● **What you have to do**
The answer consists solely of the lines running from the one with "nose: (689, 218)" through the final line below, transcribed exactly and without any pictures.

● **Listed entries**
------------------------------------
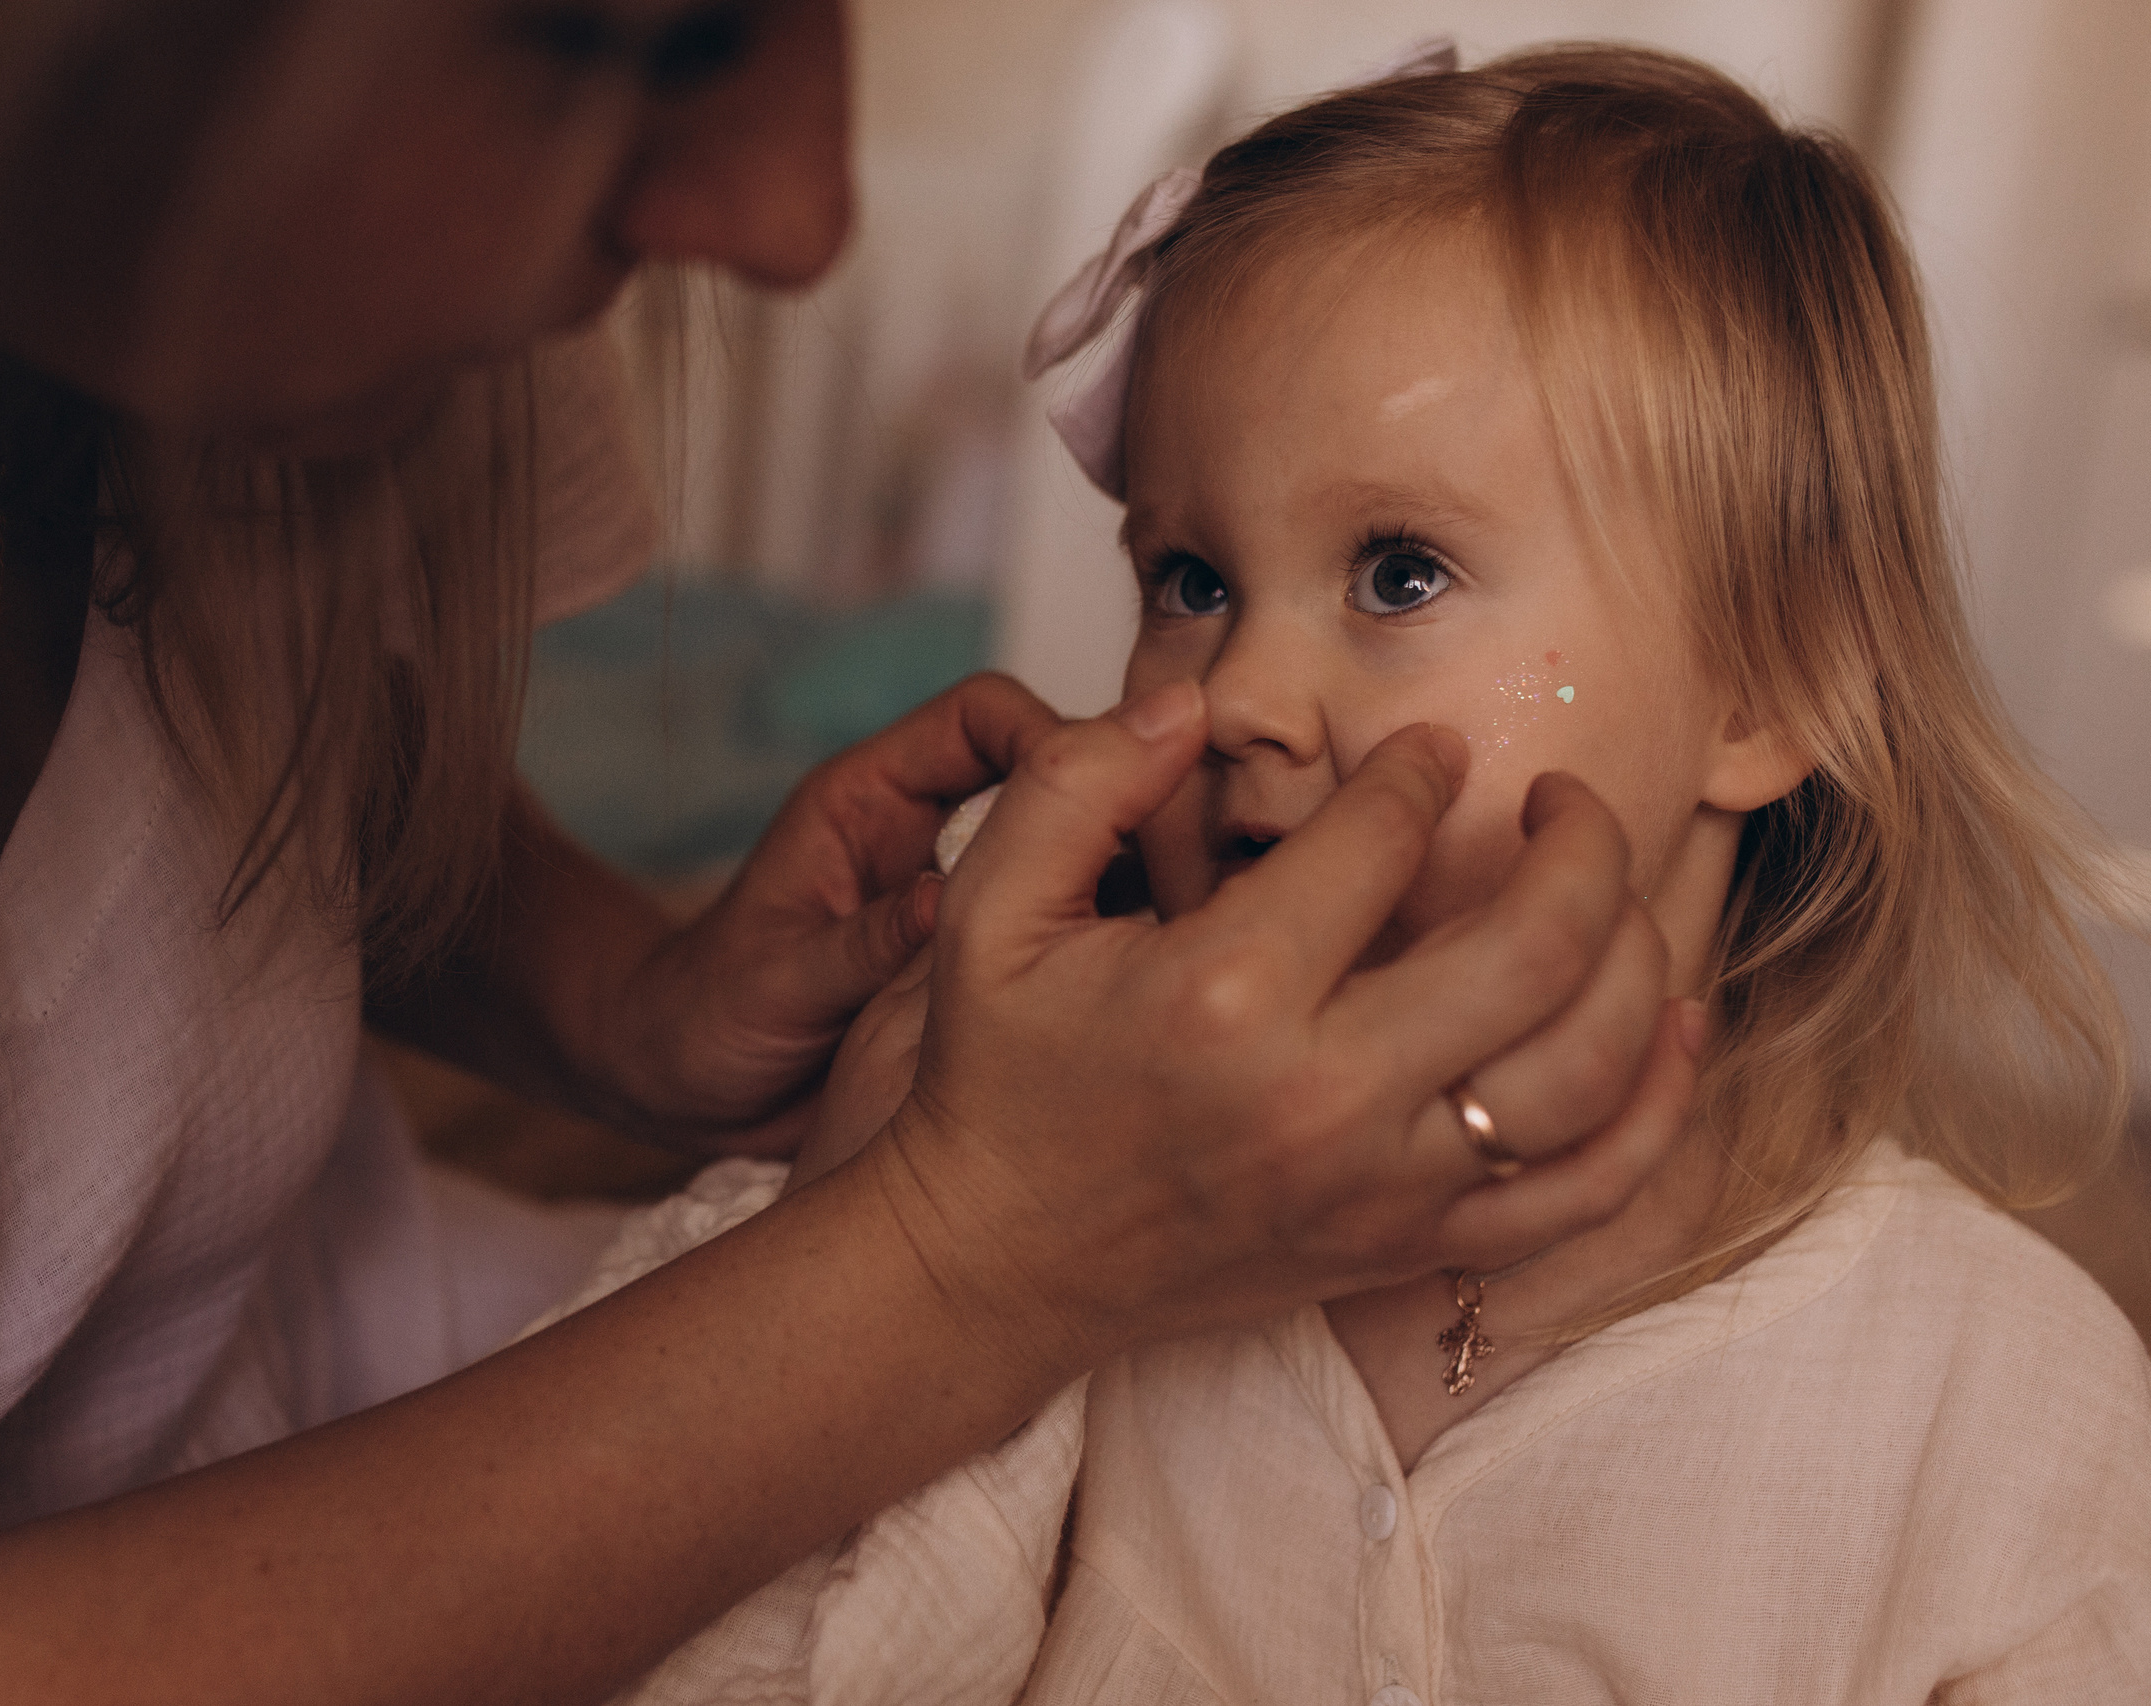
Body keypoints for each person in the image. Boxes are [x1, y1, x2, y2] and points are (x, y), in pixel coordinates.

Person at [0, 7, 1703, 1703]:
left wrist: (623, 997)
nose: (799, 215)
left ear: (1792, 692)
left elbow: (209, 787)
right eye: (641, 30)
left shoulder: (1963, 1387)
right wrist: (972, 1245)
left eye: (1402, 569)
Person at [559, 43, 2151, 1704]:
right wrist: (891, 1193)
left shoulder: (1995, 1403)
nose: (1235, 688)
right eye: (1189, 576)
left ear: (1767, 690)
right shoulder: (1044, 1201)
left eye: (1397, 572)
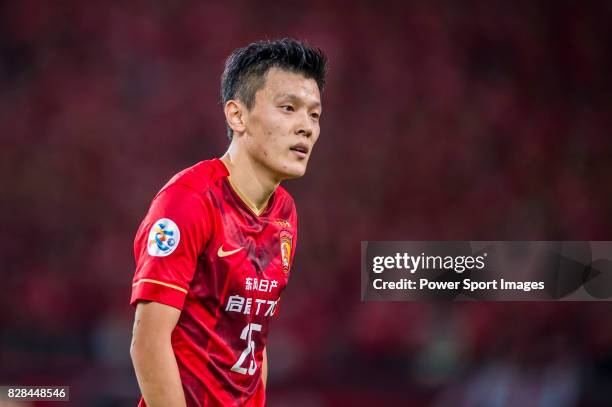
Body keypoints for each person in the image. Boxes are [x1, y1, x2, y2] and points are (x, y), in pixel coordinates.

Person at [129, 38, 327, 406]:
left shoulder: (285, 213)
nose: (306, 127)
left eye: (314, 115)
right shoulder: (187, 202)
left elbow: (253, 343)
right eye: (288, 108)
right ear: (237, 115)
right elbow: (148, 343)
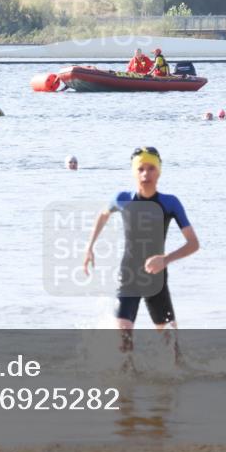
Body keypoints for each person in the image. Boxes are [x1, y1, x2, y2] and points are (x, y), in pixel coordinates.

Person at [83, 147, 200, 364]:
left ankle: (173, 389)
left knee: (171, 347)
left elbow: (193, 244)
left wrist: (164, 260)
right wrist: (89, 247)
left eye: (151, 168)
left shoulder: (170, 203)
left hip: (156, 278)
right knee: (123, 341)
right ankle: (127, 392)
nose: (146, 173)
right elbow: (102, 215)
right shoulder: (122, 199)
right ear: (134, 172)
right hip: (128, 276)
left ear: (159, 172)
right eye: (141, 168)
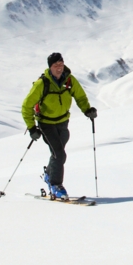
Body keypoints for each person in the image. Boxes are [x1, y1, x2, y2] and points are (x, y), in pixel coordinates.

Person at [21, 52, 97, 200]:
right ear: (50, 67)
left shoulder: (69, 80)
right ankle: (56, 186)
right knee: (59, 154)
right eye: (56, 65)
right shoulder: (42, 84)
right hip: (46, 124)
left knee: (57, 153)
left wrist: (87, 110)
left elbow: (80, 96)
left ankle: (49, 174)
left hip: (63, 122)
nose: (59, 68)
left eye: (61, 65)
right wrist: (31, 128)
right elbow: (26, 106)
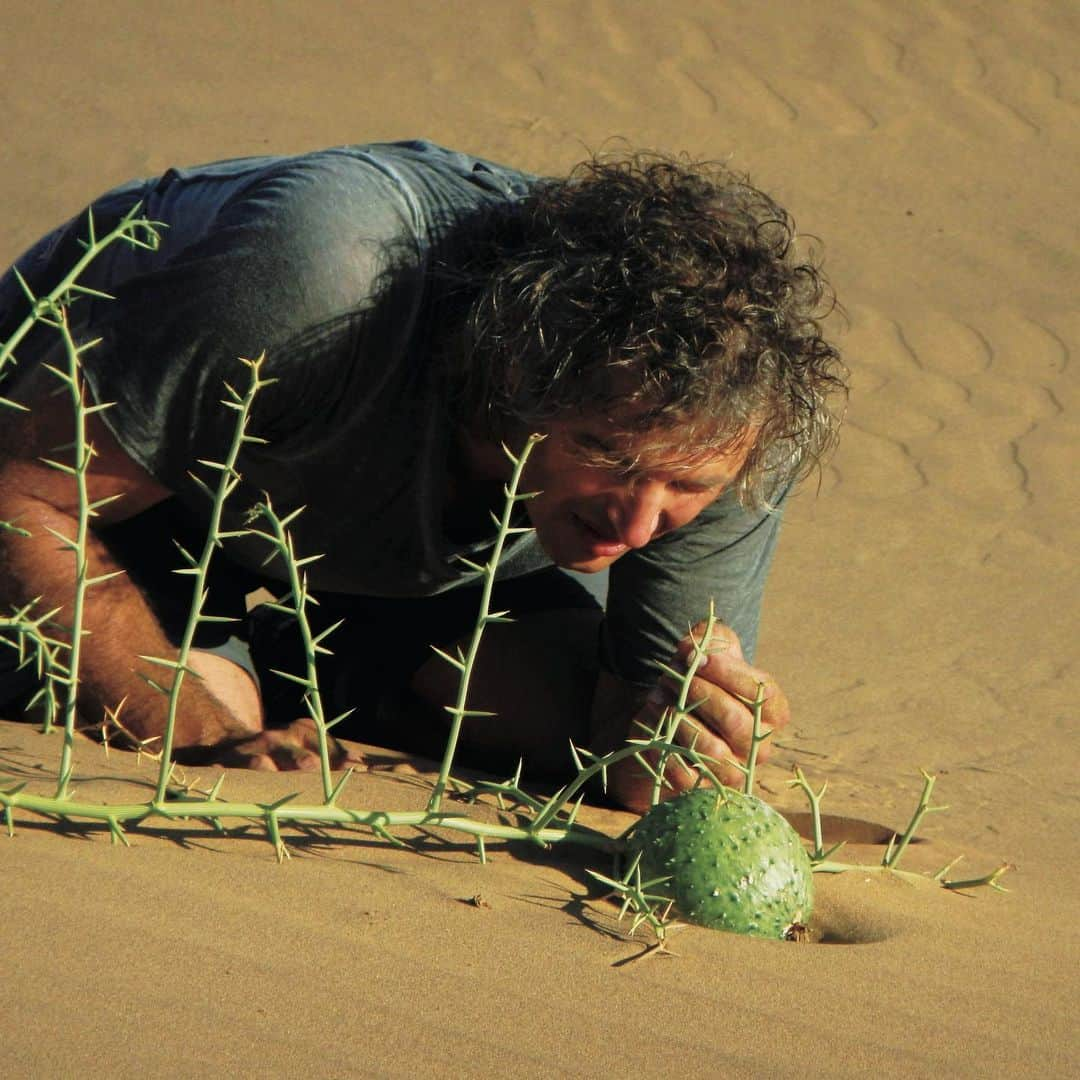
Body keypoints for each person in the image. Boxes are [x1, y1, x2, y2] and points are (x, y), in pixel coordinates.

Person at [0, 140, 846, 811]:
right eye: (610, 456)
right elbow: (21, 494)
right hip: (138, 494)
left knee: (559, 731)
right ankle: (234, 670)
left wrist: (683, 743)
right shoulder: (319, 279)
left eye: (683, 488)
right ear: (520, 376)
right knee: (210, 737)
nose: (637, 526)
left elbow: (626, 747)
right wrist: (190, 733)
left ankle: (314, 663)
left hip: (395, 551)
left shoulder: (736, 435)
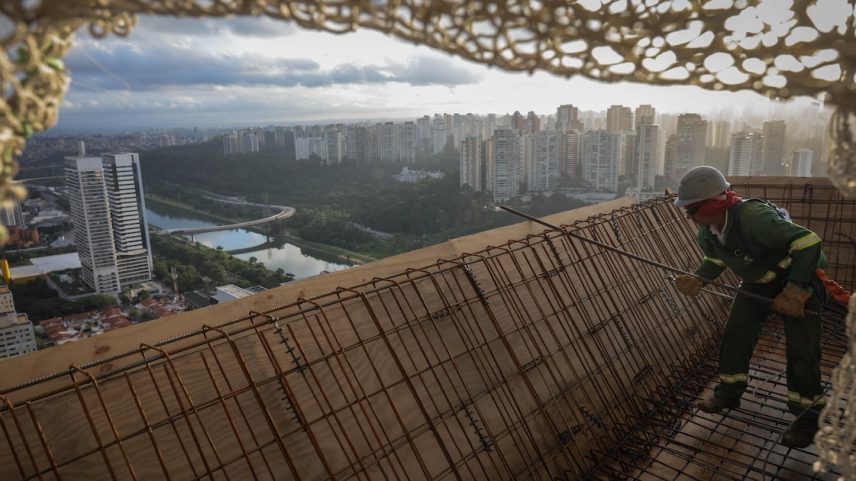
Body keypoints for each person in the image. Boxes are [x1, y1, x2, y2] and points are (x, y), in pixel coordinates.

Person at [672, 166, 826, 449]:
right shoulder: (707, 231)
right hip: (759, 282)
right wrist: (699, 279)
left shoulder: (754, 217)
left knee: (802, 348)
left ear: (712, 204)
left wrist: (796, 289)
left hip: (800, 278)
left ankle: (809, 417)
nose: (689, 218)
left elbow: (807, 242)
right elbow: (717, 259)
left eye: (692, 211)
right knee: (736, 333)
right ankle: (729, 392)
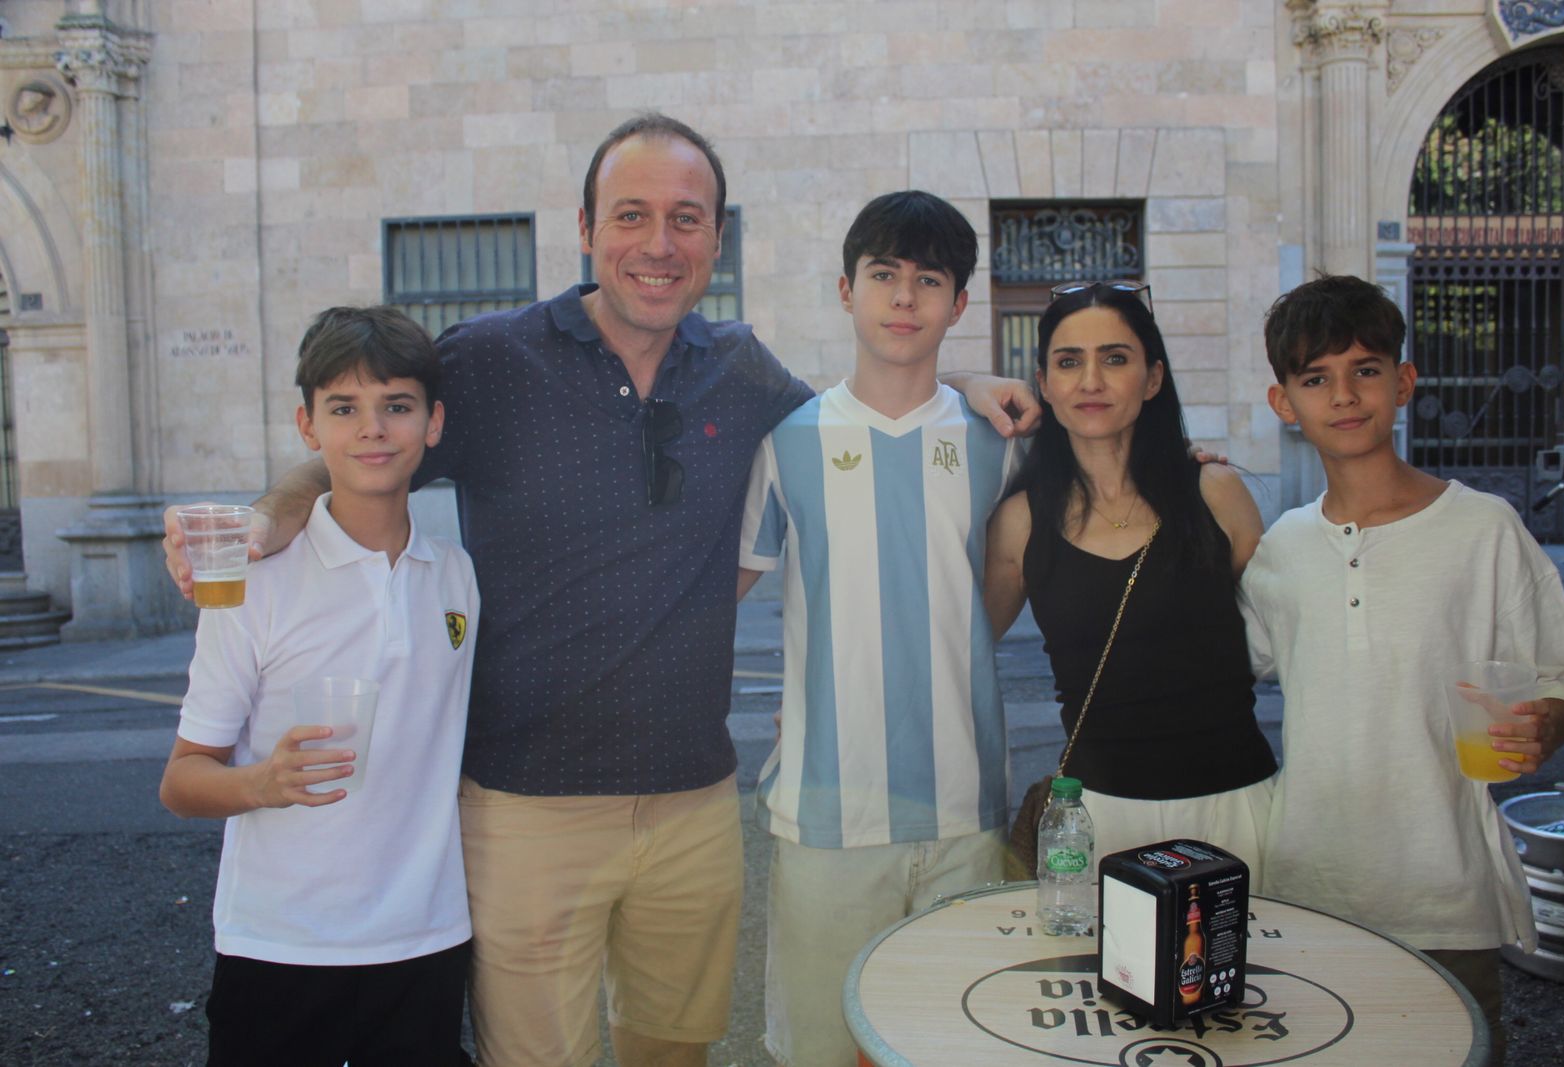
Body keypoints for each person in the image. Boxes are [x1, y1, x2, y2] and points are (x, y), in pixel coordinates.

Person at [159, 113, 1037, 1067]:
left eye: (686, 218)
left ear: (716, 236)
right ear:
------------------------------------
● **Result of the task**
nose: (689, 218)
left elbow: (807, 242)
right elbow: (717, 259)
left eye: (692, 211)
right knee: (736, 333)
right ankle: (729, 392)
Body keypoints for each person in the image. Boxes are [x1, y1, x2, y2] and points are (x, y), in pixel coordinates.

Person at [159, 113, 1037, 1067]:
left eye: (686, 218)
left ear: (716, 236)
right ear:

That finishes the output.